### [課題]
記者会見概要のうち「本日、冒頭に私から3点」で始まる段落を、主要な事実を残しつつ箇条書きで簡潔にまとめてください。

### [掲載本文]
⁂

農林水産省・新着情報

宮下農林水産大臣記者会見概要

日時 令和5年9月29日(金曜日)10時06分~10時31分 於: 本省講堂
主な質疑事項
  • (大臣から)日本産水産物の消費拡大について
  • (大臣から)#食べるぜニッポンの広報素材について
  • (大臣から)木材利用促進月間について
  • ロシアによる日本産水産物の輸入規制について
  • 水田活用の直接支払交付金について
  • 日本産水産物の消費拡大について
  • コメの1等米比率について

冒頭発言

大臣

  本日、冒頭に私から3点、御報告をさせていただきます。1点目は、日本産水産物の消費拡大についての御協力のお願いです。ALPS処理水の海洋放出に端を発した中国による日本産水産物の全面輸入停止措置が行われて、約1か月が経過しました。このような中で、日本産水産物の国内消費拡大を非常に強力に推進していく必要がありますけれども、各方面からも様々な取組が行われ、例えば、各府省庁の庁舎内の食堂での利用が広がっているほか、影響を受けている都道府県を中心に、例えば、北海道では「食べて応援!北海道」キャンペーンの実施に加え、ホタテガイの産地自治体をふるさと納税を通じて支援する動きも大幅に増加するなど、まさに国民運動として多くの皆様にご協力をいただいています。この点、改めて心から御礼、感謝を申し上げます。引き続き、国民・消費者の皆様には、輸入停止措置の影響を受ける日本産水産物の更なる消費拡大に御協力をお願いいたします。例えば、ホタテガイについては、2022年における国民一人当たりの国内消費量は、約7粒となりますが、今回の輸入規制措置の影響を受けるホタテガイを全て国内で消費した場合には、追加で5(粒)から7粒を1年間に食べていただく計算となります。ということで、5粒であれば、(年間消費量は)12粒ですので、月に1粒食べていただきたいというのが計算上ですけれども、普通に考えて1粒だけ料理を食べるのは、なかなか実現が難しいので、ホタテを使用したメニューをもう一皿食べていただくとありがたいです。ざっくりと年に2回ぐらいは、食べようということで応援いただけると、中国向けに輸出していたものをそっくり国内消費できるということですので、よろしくお願いしたいと思います。それから、日本産水産物の消費拡大に関して、もう1点申し上げます。SNS上で大変多くの皆様に御協力をいただいています「#食べるぜニッポン」キャンペーンについて、食品メーカー、小売、外食事業者の皆様などから、「ぜひ参加したい」という多数のお問い合わせをいただいています。このことから、店舗やイベント会場などで利用しやすい広報素材を用意しました。具体的には、こういう「#食べるぜニッポン」という(広報)素材を農林水産省のホームページに掲載していますので、多くの皆様に、ぜひご活用いただければと思います。また、私自身も、農林水産省の公式Youtubeチャンネル「BUZZMAFF(バズマフ)」に出演し、日本産水産物の消費拡大のお願いをしています。本日、9時に公開をしているということですので、ぜひご覧いただけるとありがたいと思います。

⁂

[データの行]
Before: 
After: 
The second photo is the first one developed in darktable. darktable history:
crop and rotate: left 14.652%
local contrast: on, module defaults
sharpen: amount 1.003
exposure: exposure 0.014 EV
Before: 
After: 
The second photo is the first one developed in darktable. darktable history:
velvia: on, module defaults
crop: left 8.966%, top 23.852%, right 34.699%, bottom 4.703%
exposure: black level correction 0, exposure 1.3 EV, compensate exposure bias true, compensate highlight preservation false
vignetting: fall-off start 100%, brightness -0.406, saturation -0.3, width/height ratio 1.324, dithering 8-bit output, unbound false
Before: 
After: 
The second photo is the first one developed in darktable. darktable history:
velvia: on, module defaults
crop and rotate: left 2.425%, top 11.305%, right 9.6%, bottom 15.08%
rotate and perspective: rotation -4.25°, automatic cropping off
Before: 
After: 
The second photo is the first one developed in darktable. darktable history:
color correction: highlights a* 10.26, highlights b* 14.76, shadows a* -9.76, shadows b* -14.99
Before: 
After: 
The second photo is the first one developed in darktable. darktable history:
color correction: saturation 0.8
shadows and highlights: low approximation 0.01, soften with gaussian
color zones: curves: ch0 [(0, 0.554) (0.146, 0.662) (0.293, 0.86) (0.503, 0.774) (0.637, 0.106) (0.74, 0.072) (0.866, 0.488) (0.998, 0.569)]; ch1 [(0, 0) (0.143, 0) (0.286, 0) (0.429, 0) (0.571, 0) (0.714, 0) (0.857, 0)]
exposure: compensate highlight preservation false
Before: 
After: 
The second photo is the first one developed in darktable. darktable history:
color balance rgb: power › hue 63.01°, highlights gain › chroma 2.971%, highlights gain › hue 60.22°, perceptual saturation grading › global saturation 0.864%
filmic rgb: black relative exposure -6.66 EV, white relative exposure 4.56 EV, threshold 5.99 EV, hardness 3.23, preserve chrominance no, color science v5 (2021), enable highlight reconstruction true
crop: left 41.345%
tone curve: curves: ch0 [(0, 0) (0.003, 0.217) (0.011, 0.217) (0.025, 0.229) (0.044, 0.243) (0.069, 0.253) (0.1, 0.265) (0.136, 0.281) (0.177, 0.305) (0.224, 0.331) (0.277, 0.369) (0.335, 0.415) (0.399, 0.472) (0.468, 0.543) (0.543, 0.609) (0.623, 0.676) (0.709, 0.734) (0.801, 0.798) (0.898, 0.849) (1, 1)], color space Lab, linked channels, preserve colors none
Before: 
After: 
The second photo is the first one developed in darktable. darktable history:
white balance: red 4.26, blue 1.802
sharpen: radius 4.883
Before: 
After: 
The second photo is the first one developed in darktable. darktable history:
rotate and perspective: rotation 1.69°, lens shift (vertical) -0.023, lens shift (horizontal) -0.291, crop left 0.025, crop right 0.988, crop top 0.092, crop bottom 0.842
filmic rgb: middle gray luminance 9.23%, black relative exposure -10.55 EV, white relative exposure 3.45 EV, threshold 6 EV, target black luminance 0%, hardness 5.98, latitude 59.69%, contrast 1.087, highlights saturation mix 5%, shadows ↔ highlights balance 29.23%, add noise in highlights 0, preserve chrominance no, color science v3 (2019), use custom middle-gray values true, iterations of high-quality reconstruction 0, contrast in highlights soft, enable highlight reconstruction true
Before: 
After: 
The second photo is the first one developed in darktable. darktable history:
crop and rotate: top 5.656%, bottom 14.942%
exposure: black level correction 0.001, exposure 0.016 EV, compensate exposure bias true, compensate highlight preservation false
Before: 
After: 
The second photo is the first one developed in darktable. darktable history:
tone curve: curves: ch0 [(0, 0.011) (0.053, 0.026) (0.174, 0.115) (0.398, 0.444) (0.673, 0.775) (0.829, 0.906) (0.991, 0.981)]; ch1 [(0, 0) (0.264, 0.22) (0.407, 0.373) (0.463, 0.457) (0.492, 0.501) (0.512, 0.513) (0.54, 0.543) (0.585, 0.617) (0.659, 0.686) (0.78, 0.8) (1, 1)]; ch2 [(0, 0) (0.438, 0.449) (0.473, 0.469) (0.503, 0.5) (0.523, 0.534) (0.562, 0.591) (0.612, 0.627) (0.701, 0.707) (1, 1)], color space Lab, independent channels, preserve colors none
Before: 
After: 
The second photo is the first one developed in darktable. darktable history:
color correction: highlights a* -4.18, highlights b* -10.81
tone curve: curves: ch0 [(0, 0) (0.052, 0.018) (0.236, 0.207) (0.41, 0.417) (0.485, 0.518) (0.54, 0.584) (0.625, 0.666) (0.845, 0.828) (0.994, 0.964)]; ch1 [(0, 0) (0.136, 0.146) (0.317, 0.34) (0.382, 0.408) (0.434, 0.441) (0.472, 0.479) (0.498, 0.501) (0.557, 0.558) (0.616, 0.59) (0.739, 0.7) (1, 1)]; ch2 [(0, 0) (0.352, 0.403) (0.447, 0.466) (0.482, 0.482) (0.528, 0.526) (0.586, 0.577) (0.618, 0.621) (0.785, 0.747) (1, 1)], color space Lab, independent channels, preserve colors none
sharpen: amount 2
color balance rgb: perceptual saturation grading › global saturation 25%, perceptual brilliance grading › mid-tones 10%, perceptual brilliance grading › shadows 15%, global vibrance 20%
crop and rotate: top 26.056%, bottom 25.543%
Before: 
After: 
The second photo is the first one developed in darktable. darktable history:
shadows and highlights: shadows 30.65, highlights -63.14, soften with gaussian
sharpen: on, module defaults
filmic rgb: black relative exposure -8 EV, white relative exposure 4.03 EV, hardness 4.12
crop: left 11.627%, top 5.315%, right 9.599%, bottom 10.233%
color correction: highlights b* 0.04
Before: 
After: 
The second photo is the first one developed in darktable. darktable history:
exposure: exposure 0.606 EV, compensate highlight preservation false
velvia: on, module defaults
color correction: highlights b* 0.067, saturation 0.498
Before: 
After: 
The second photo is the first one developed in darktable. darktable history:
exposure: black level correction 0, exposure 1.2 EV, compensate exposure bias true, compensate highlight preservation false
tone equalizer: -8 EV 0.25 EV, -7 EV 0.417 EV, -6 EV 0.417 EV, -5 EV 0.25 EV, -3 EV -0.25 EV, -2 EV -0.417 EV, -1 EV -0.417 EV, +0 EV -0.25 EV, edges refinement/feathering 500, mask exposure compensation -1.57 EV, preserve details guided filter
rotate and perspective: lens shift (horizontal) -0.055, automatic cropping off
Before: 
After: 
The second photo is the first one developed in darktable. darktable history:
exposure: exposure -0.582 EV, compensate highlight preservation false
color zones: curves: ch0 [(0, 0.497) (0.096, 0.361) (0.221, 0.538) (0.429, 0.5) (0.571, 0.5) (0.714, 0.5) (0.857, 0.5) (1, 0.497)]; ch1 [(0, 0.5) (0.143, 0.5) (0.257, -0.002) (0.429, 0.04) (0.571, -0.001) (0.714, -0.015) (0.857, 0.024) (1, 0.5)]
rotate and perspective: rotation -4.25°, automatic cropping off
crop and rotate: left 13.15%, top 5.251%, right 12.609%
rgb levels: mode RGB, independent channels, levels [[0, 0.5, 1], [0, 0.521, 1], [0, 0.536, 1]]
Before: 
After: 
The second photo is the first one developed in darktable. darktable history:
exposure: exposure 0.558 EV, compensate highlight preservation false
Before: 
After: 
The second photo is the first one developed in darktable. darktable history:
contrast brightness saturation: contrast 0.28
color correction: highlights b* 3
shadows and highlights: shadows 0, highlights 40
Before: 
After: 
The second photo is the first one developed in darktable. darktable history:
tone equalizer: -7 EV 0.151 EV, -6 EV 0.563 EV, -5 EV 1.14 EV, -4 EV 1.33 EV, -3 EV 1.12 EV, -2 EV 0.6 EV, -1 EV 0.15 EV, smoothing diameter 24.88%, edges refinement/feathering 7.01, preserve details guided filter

⁂

### [解答]
- 冒頭で3点を報告。1点目は日本産水産物の消費拡大への協力依頼。
- ALPS処理水の海洋放出に端を発した中国による日本産水産物の全面輸入停止措置から約1か月が経過。
- 国内消費拡大の取組:
  - 各府省庁の庁舎内食堂での利用が拡大
  - 北海道で「食べて応援!北海道」キャンペーンを実施
  - ホタテガイ産地自治体をふるさと納税で支援する動きが大幅に増加
  - 国民運動としての協力に謝意を表明
- ホタテガイの試算:
  - 2022年の国民一人当たり国内消費量は約7粒
  - 輸入規制の影響分をすべて国内で消費すると、年に5~7粒の追加消費に相当
  - 5粒追加なら年12粒、つまり月1粒の計算
  - ホタテのメニューをもう一皿、年2回程度食べれば、中国向け輸出分をそっくり国内で消費できる
- 「#食べるぜニッポン」キャンペーン:
  - 食品メーカー、小売、外食事業者などから参加希望の問い合わせが多数
  - 店舗やイベント会場で使いやすい広報素材を農林水産省ホームページに掲載
- 大臣本人が農林水産省の公式Youtubeチャンネル「BUZZMAFF(バズマフ)」に出演し、消費拡大を呼びかけ。動画は本日9時に公開。